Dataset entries
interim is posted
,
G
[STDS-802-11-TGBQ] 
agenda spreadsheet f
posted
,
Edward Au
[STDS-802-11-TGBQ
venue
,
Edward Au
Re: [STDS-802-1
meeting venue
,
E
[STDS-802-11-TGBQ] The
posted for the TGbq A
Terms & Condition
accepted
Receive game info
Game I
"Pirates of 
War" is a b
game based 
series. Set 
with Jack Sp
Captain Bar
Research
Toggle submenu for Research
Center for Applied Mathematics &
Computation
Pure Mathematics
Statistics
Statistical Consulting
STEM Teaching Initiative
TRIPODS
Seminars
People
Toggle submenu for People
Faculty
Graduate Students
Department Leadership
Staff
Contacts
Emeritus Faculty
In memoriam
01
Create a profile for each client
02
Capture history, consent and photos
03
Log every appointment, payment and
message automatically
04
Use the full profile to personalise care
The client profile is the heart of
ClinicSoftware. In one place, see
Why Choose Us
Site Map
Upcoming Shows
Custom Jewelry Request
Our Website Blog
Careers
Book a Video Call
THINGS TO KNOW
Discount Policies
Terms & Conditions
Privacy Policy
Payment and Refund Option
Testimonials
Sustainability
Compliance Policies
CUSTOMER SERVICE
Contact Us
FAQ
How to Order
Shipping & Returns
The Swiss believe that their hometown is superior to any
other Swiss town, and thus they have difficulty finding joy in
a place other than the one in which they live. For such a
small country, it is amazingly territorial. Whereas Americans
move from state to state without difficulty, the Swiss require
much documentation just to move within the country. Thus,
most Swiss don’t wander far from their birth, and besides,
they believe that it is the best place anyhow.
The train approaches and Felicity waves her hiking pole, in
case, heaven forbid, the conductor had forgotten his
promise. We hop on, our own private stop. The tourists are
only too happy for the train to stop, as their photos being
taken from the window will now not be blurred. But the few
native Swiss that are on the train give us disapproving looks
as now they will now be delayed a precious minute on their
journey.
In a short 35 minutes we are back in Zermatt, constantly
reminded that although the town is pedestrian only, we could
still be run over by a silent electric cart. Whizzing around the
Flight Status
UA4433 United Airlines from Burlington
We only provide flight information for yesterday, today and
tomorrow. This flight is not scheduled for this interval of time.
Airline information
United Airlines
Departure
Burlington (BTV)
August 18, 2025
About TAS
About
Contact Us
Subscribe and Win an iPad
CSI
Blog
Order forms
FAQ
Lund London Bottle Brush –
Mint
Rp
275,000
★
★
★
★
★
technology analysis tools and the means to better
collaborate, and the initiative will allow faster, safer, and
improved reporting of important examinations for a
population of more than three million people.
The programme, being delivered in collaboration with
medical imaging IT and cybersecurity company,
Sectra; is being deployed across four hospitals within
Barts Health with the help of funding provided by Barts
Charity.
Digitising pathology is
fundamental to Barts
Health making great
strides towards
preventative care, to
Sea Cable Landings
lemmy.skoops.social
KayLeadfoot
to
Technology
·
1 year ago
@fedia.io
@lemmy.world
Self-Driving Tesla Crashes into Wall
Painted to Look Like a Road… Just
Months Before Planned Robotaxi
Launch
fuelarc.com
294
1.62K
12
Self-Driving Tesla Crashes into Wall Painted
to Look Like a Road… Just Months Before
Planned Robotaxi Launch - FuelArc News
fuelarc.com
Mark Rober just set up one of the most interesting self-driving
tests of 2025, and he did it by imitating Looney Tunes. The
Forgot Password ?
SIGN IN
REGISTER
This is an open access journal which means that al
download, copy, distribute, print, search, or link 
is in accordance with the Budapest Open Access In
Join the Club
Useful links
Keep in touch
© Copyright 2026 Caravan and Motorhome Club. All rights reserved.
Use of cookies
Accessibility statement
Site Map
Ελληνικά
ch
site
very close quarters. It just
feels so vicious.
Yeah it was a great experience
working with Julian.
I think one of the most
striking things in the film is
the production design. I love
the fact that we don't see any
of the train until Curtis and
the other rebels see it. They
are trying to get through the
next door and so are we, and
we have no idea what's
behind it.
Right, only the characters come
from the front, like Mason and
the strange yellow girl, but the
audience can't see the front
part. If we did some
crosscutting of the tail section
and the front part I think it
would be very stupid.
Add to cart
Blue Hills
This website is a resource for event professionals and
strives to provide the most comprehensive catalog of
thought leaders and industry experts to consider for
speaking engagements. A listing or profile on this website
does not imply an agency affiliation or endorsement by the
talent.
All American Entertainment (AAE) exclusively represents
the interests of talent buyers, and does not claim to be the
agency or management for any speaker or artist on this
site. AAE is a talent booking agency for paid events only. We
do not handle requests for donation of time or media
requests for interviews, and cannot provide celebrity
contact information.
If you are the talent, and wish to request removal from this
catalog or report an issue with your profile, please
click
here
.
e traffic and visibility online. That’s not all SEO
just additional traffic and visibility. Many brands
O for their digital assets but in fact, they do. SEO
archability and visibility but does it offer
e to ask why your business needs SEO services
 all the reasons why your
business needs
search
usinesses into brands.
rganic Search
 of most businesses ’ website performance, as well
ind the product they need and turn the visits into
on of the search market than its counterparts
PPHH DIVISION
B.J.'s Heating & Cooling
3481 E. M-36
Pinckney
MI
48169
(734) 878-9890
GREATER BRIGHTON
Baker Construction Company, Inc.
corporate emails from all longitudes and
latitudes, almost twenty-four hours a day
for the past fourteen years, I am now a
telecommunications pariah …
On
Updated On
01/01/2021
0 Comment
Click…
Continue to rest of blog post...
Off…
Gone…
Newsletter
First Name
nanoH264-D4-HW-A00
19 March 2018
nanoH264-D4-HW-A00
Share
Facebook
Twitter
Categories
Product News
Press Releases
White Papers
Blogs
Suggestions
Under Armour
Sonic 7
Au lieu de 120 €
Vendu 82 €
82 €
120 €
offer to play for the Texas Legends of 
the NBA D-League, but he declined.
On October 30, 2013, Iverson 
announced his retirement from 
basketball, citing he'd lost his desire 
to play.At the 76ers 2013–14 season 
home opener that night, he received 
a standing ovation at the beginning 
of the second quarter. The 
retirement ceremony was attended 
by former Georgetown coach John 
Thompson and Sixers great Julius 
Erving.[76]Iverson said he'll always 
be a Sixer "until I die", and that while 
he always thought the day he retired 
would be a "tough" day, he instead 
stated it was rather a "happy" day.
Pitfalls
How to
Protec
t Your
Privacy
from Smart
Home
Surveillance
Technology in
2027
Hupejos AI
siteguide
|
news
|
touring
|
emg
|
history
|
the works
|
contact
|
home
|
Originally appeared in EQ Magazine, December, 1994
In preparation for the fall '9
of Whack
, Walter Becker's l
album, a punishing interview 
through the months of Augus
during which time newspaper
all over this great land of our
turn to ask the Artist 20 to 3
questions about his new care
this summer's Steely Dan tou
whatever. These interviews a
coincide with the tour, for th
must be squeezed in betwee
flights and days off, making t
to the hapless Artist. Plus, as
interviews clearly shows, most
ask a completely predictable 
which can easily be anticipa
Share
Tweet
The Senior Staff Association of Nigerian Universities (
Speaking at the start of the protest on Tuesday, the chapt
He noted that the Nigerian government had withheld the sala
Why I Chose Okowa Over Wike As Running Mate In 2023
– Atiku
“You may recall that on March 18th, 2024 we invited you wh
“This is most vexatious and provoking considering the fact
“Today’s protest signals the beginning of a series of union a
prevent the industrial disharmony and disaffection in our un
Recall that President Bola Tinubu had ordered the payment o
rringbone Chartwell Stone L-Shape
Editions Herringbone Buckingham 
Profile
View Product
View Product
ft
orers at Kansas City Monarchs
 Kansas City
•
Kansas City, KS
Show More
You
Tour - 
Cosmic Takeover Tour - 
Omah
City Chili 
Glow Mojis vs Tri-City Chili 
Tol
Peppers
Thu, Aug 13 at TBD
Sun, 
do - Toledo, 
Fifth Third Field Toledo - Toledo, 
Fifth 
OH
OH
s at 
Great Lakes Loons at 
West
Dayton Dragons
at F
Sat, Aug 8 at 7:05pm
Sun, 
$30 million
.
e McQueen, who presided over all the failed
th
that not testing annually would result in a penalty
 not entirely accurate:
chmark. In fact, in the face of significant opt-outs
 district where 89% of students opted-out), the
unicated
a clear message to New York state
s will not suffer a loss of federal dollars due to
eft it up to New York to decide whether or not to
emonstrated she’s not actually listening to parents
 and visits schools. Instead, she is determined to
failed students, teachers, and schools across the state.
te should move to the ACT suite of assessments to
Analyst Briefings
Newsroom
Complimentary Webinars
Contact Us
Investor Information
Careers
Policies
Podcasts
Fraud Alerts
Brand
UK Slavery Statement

> _Activity_
Transcribe the lines from the beginning through the line containing "still be run", including that line.

> _The completed task_
interim is posted
,
G
[STDS-802-11-TGBQ] 
agenda spreadsheet f
posted
,
Edward Au
[STDS-802-11-TGBQ
venue
,
Edward Au
Re: [STDS-802-1
meeting venue
,
E
[STDS-802-11-TGBQ] The
posted for the TGbq A
Terms & Condition
accepted
Receive game info
Game I
"Pirates of 
War" is a b
game based 
series. Set 
with Jack Sp
Captain Bar
Research
Toggle submenu for Research
Center for Applied Mathematics &
Computation
Pure Mathematics
Statistics
Statistical Consulting
STEM Teaching Initiative
TRIPODS
Seminars
People
Toggle submenu for People
Faculty
Graduate Students
Department Leadership
Staff
Contacts
Emeritus Faculty
In memoriam
01
Create a profile for each client
02
Capture history, consent and photos
03
Log every appointment, payment and
message automatically
04
Use the full profile to personalise care
The client profile is the heart of
ClinicSoftware. In one place, see
Why Choose Us
Site Map
Upcoming Shows
Custom Jewelry Request
Our Website Blog
Careers
Book a Video Call
THINGS TO KNOW
Discount Policies
Terms & Conditions
Privacy Policy
Payment and Refund Option
Testimonials
Sustainability
Compliance Policies
CUSTOMER SERVICE
Contact Us
FAQ
How to Order
Shipping & Returns
The Swiss believe that their hometown is superior to any
other Swiss town, and thus they have difficulty finding joy in
a place other than the one in which they live. For such a
small country, it is amazingly territorial. Whereas Americans
move from state to state without difficulty, the Swiss require
much documentation just to move within the country. Thus,
most Swiss don’t wander far from their birth, and besides,
they believe that it is the best place anyhow.
The train approaches and Felicity waves her hiking pole, in
case, heaven forbid, the conductor had forgotten his
promise. We hop on, our own private stop. The tourists are
only too happy for the train to stop, as their photos being
taken from the window will now not be blurred. But the few
native Swiss that are on the train give us disapproving looks
as now they will now be delayed a precious minute on their
journey.
In a short 35 minutes we are back in Zermatt, constantly
reminded that although the town is pedestrian only, we could
still be run over by a silent electric cart. Whizzing around the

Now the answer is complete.